Council member wants status quo 

A member of one of the federal university governing councils who does not want to be named told Daily Trust that there was a need to maintain status quo as the law has made provision for that.

He said the statutory tenure of the councils is clear, especially in the instance that there was no investigation to determine incompetence or corruption.

“It can be said that it was not the intention of the president and commander-in-chief to disregard the provisions of the act; it was rather the liveliness of the civil service that has led to the present situation. By formally asking all governing councils to “put on hold” all activities, the Ministry of Education was simply seeking clarity, and perhaps interpretation of the act.

“We believe the confusion attending the pronouncement was cut across all institutions, such that other educational institutions also put their governance in abeyance,“ he said.

He hoped that appropriate and sound advisory would be provided to the president to enable him to maintain the sanctity of the relevant statutes that convey to him the esteemed status of Visitor of the Universities of the Federal Republic of Nigeria.

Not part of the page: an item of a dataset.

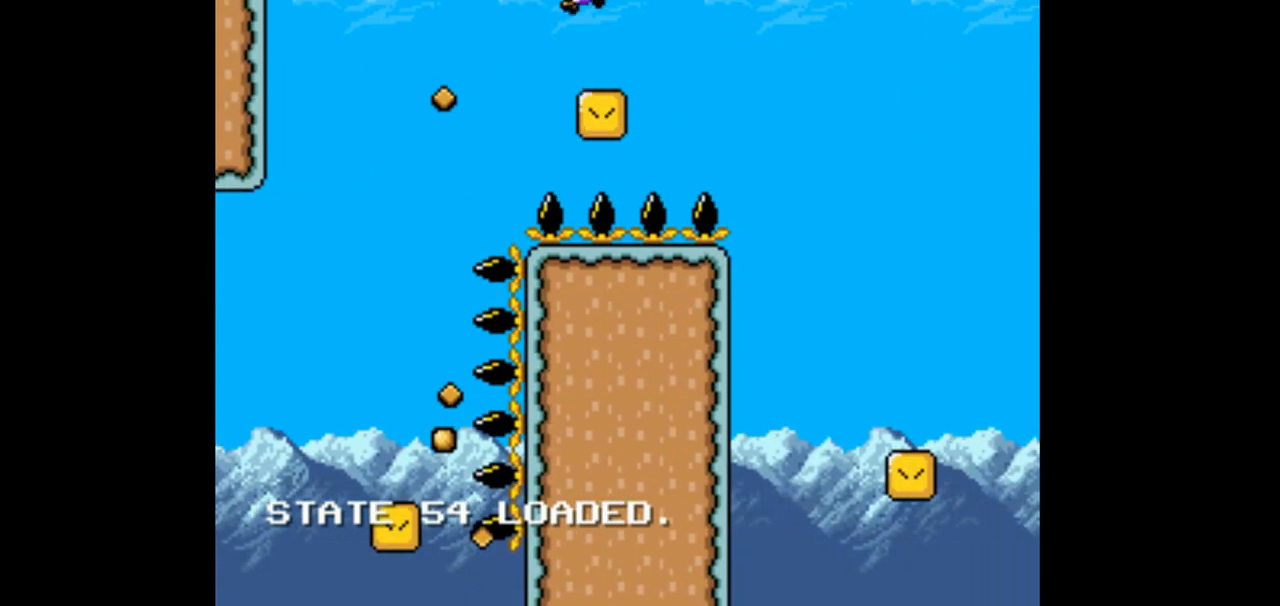
Gameplay with a controller (Nintendo layout); each line is a JSON object with the inputs held at the frame after it (dt_ms = milliseconds from this image to that frame). "events" lists button and stick changes between this image and that frame as [ms after this image, input, new state], when the widget could be followed in between. Not read: L1 L3 R1 R3 START.
{"dt_ms": 500, "buttons": [], "events": []}
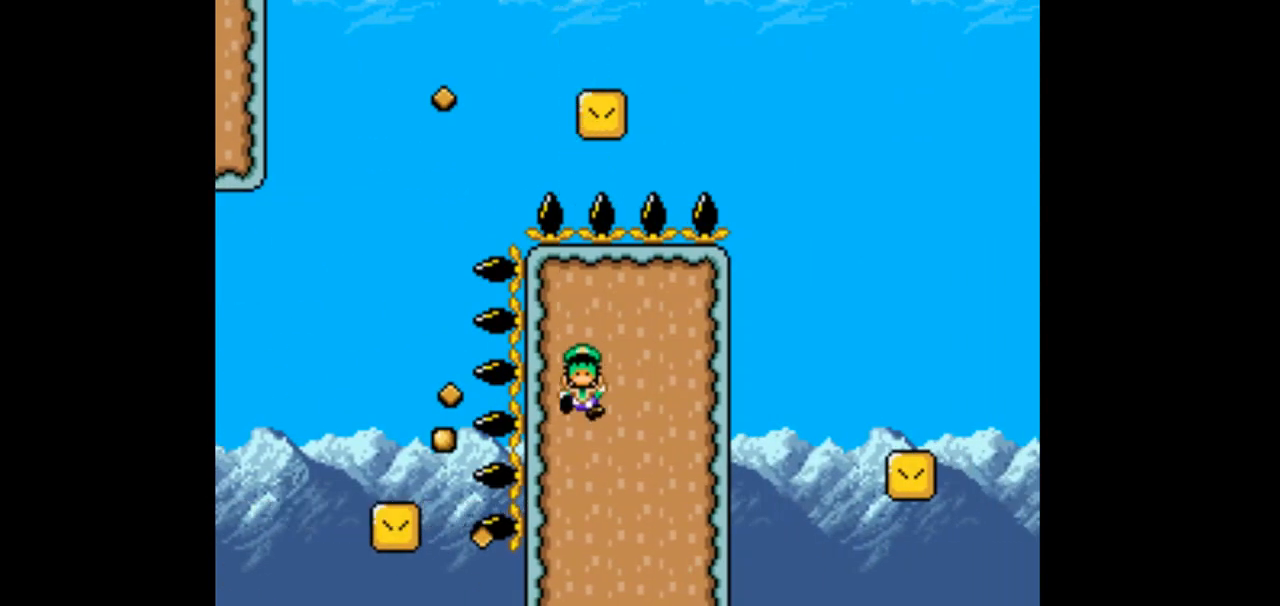
{"dt_ms": 1000, "buttons": []}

The council member however appealed to the president to look to the statutes for guidance and advisory in the matter of governance of tertiary education, by reinstating the previous councils to complete their tenure as the law stipulates.

Meanwhile, a source in the sector said the Ministry of Education is awaiting directive from the Presidency.

When contacted, the ministry is yet to respond to the question sent via text message before the publication.